$X^n= \begin{pmatrix}3&6\\ 2&4\end{pmatrix}$, $n \in N^*$
How many solutions are there if n is odd?
From the powers of $\begin{pmatrix}3&6\\ 2&4\end{pmatrix}$ I got that $X=\begin{pmatrix}\frac{3}{\sqrt[n]{7^{n-1}}}&\frac{6}{\sqrt[n]{7^{n-1}}}\\ \frac{2}{\sqrt[n]{7^{n-1}}}&\frac{4}{\sqrt[n]{7^{n-1}}}\end{pmatrix}$. But I'm not sure whether this is the only solution... Could I get some hints on how to get this done?
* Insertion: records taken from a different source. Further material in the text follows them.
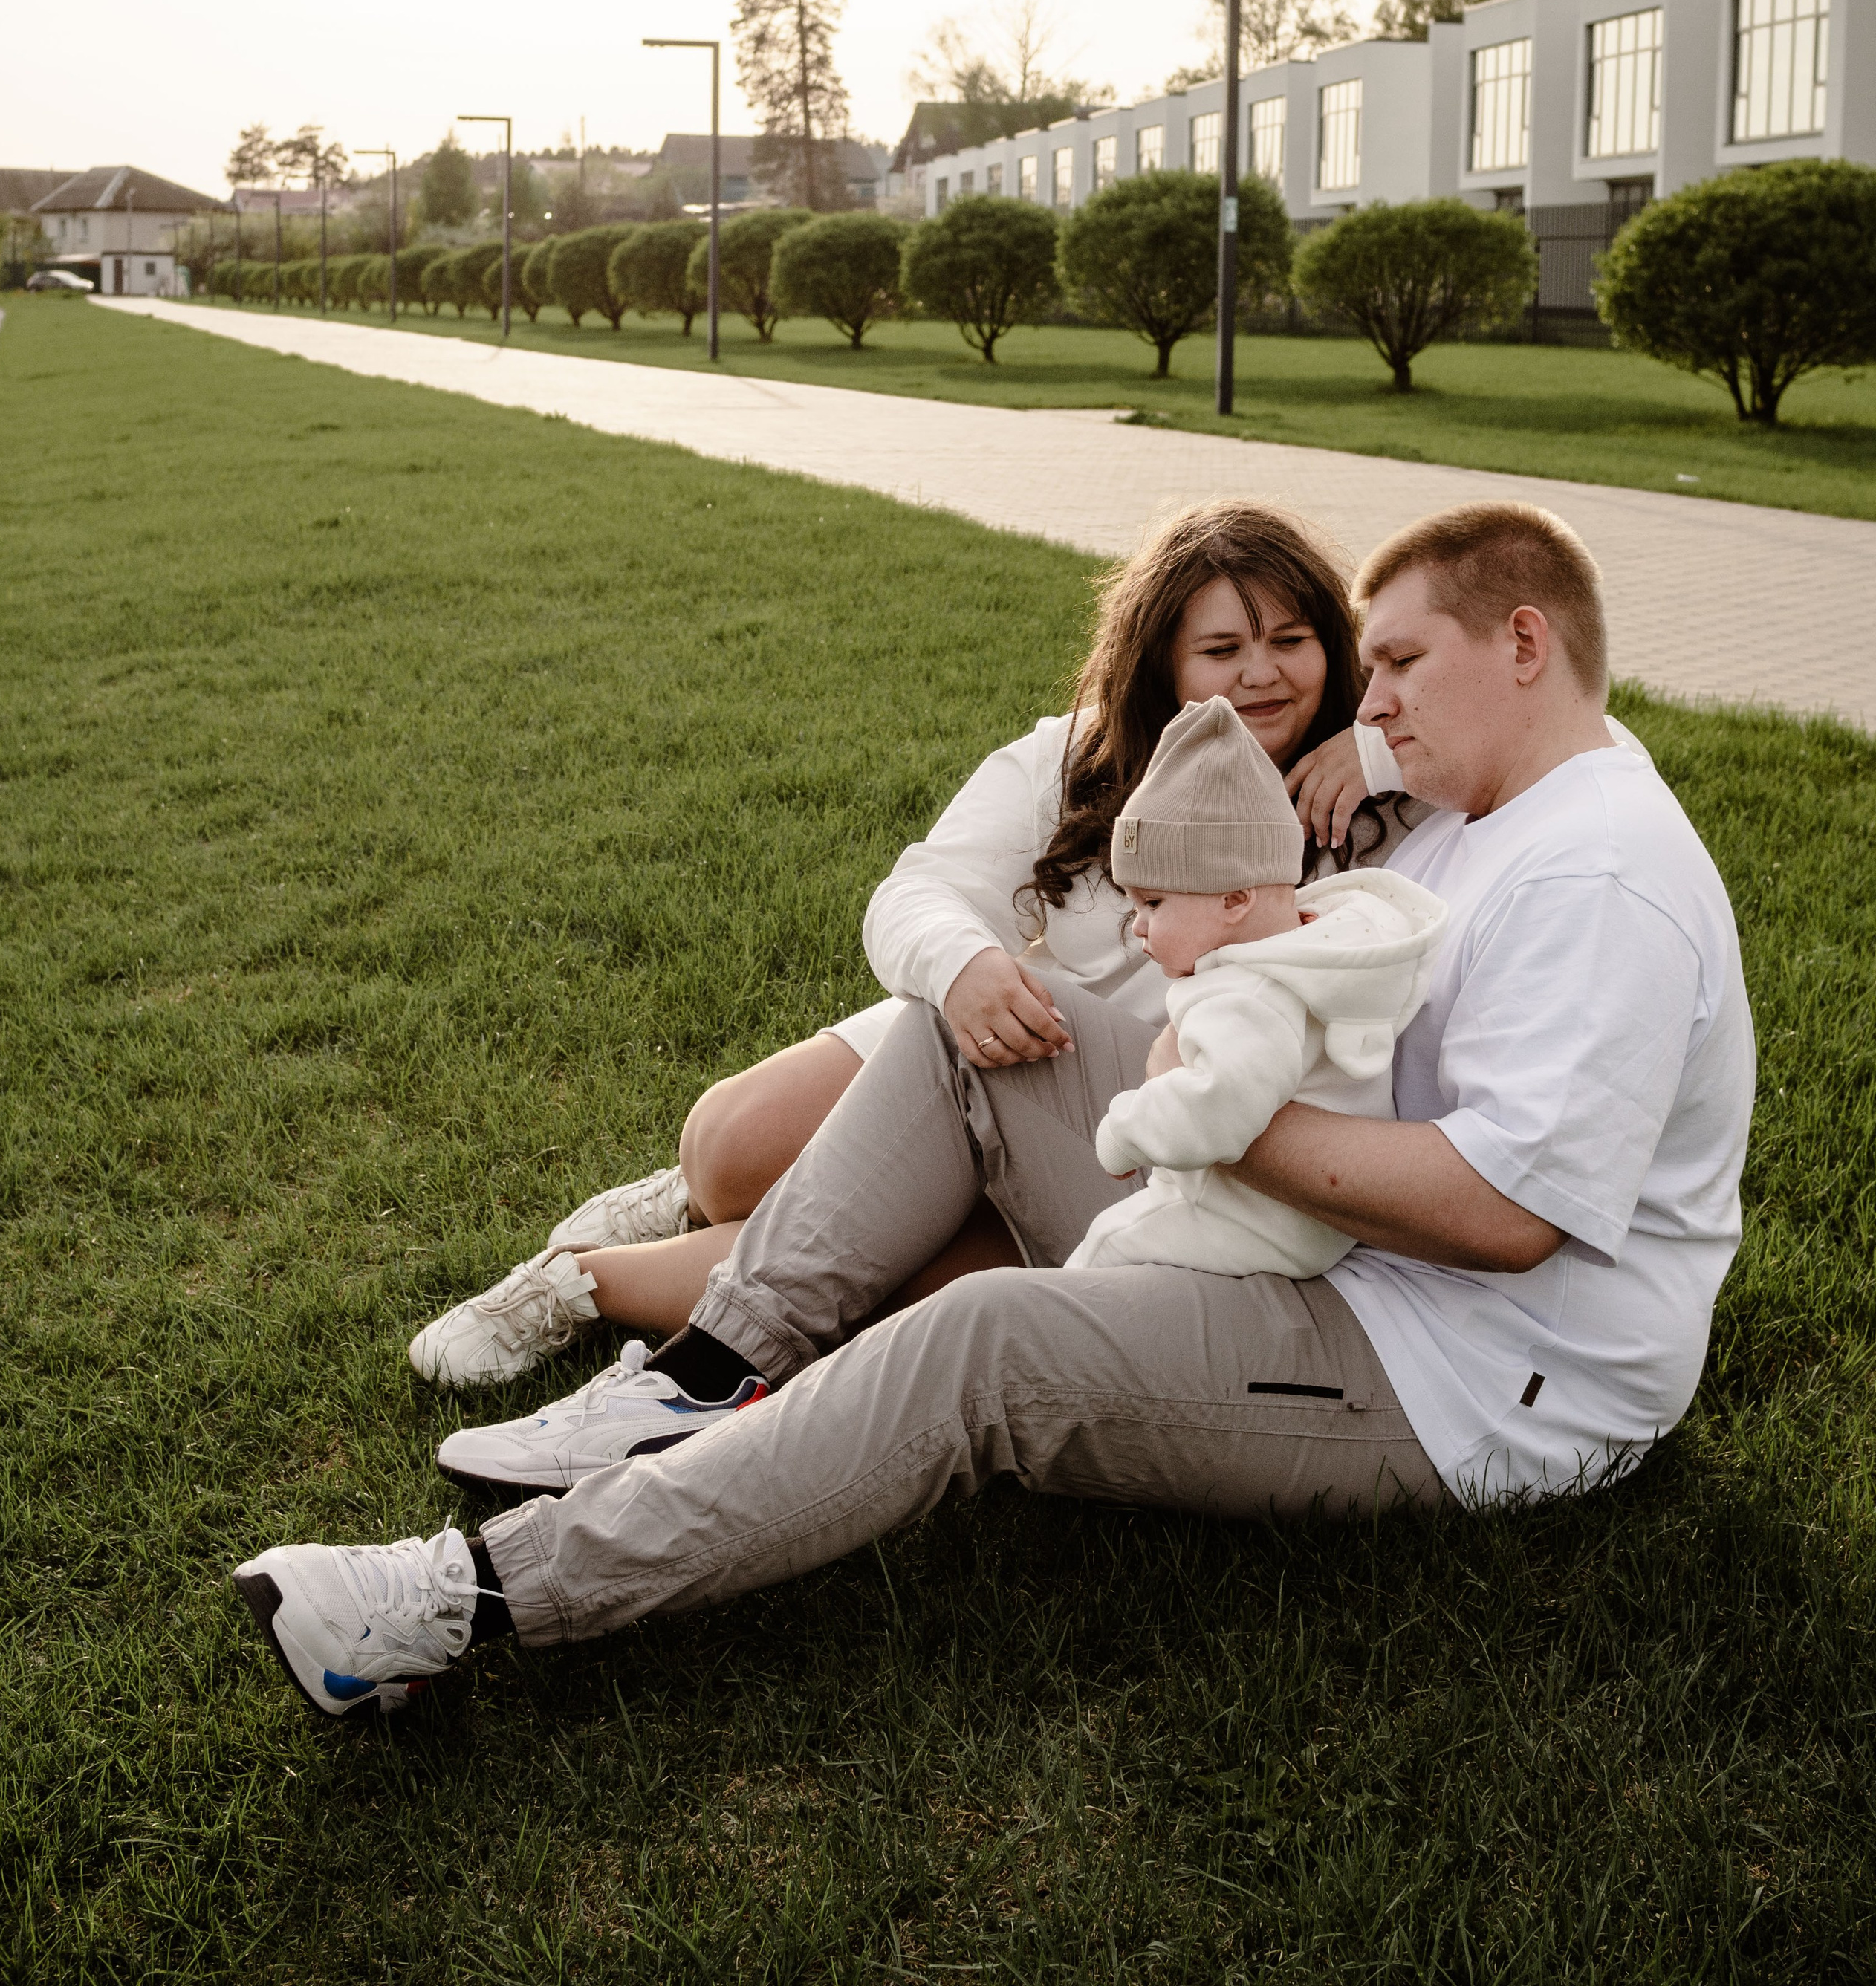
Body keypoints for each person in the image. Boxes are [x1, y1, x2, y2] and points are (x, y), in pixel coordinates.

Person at [233, 500, 1756, 1720]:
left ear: (1524, 641)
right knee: (975, 1039)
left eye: (1394, 667)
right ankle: (701, 1368)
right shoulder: (1486, 798)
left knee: (982, 1338)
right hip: (1311, 1231)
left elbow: (1505, 1217)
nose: (1367, 699)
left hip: (1465, 1374)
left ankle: (461, 1597)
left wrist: (1209, 1111)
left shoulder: (1597, 868)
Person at [406, 499, 1421, 1388]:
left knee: (919, 1278)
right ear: (1162, 660)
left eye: (1292, 640)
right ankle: (686, 1201)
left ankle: (577, 1283)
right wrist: (969, 968)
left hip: (1122, 1132)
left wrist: (1377, 744)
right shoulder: (1070, 757)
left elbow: (1565, 736)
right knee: (727, 1150)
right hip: (993, 1036)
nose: (1261, 675)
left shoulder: (1372, 804)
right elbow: (921, 890)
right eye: (1222, 650)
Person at [1065, 694, 1445, 1279]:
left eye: (1154, 902)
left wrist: (1125, 1128)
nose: (1137, 925)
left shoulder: (1253, 996)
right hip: (1298, 1220)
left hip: (1255, 1222)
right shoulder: (1313, 949)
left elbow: (1223, 1103)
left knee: (1104, 1246)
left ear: (1236, 898)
Thank you
$\det(X^n)=(\det X)^n=\det \begin{pmatrix}3&6\\ 2&4\end{pmatrix} = 0$, so $\det X=0$, and $X$ is singular.
$X$ cannot be the zero matrix, so it has two real eigenvalues: $0$ and $a\neq 0$. $X$ is diagonalizable: there is some non-singular $P$ such that $X=P\begin{pmatrix}0&0\\ 0&a\end{pmatrix}P^{-1}$, yielding $X^n=P\begin{pmatrix}0&0\\ 0&a^n\end{pmatrix}P^{-1}$.
Then $trace(X^n)=7=a^n$. Since $n$ is odd, we have $a=7^{1/n}$, hence $trace(X)=7^{1/n}$.
By Cayley-Hamilton, $X^2-7^{1/n}X=0$, that is $X^2=7^{1/n}X$. It's easy to prove by induction that for all $m\geq 1$, $X^m=7^{(m-1)/n}X$.
With $m=n$, $\begin{pmatrix}3&6\\ 2&4\end{pmatrix}=X^n=7^{(n-1)/n}X$, so that $$X=\frac{1}{7^{(n-1)/n}}\begin{pmatrix}3&6\\ 2&4\end{pmatrix}$$
The only solution is the one found by the OP.